(Beginning of Extracted data)

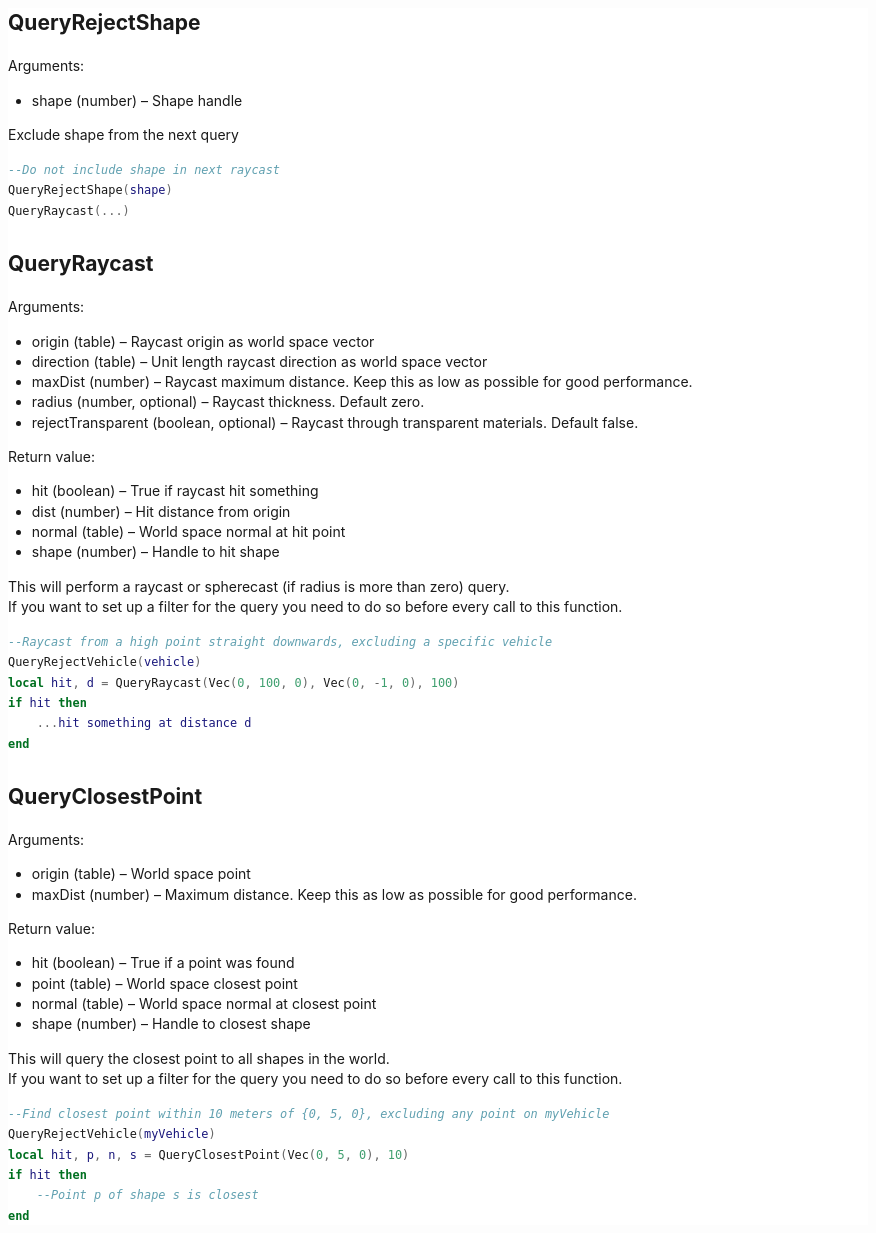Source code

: ## QueryRejectShape
Arguments:
- shape (number) – Shape handle

Exclude shape from the next query

```lua
--Do not include shape in next raycast
QueryRejectShape(shape)
QueryRaycast(...)
```

## QueryRaycast
Arguments:
- origin (table) – Raycast origin as world space vector
- direction (table) – Unit length raycast direction as world space vector
- maxDist (number) – Raycast maximum distance. Keep this as low as possible for good performance.
- radius (number, optional) – Raycast thickness. Default zero.
- rejectTransparent (boolean, optional) – Raycast through transparent materials. Default false.

Return value:
- hit (boolean) – True if raycast hit something
- dist (number) – Hit distance from origin
- normal (table) – World space normal at hit point
- shape (number) – Handle to hit shape

This will perform a raycast or spherecast (if radius is more than zero) query.  
If you want to set up a filter for the query you need to do so before every call to this function.

```lua
--Raycast from a high point straight downwards, excluding a specific vehicle
QueryRejectVehicle(vehicle)
local hit, d = QueryRaycast(Vec(0, 100, 0), Vec(0, -1, 0), 100)
if hit then
	...hit something at distance d
end
```

## QueryClosestPoint
Arguments:
- origin (table) – World space point
- maxDist (number) – Maximum distance. Keep this as low as possible for good performance.

Return value:
- hit (boolean) – True if a point was found
- point (table) – World space closest point
- normal (table) – World space normal at closest point
- shape (number) – Handle to closest shape

This will query the closest point to all shapes in the world.  
If you want to set up a filter for the query you need to do so before every call to this function.

```lua
--Find closest point within 10 meters of {0, 5, 0}, excluding any point on myVehicle
QueryRejectVehicle(myVehicle)
local hit, p, n, s = QueryClosestPoint(Vec(0, 5, 0), 10)
if hit then
	--Point p of shape s is closest
end
```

(End of Extracted data)

◆ **Work required**: Nothing but the lines from the one holding "- hit (boolean) – True if a point was found" to the end of the entries should be returned, each exactly as it stands.

◆ **Solution to the exercise**:
- hit (boolean) – True if a point was found
- point (table) – World space closest point
- normal (table) – World space normal at closest point
- shape (number) – Handle to closest shape

This will query the closest point to all shapes in the world.  
If you want to set up a filter for the query you need to do so before every call to this function.

```lua
--Find closest point within 10 meters of {0, 5, 0}, excluding any point on myVehicle
QueryRejectVehicle(myVehicle)
local hit, p, n, s = QueryClosestPoint(Vec(0, 5, 0), 10)
if hit then
	--Point p of shape s is closest
end
```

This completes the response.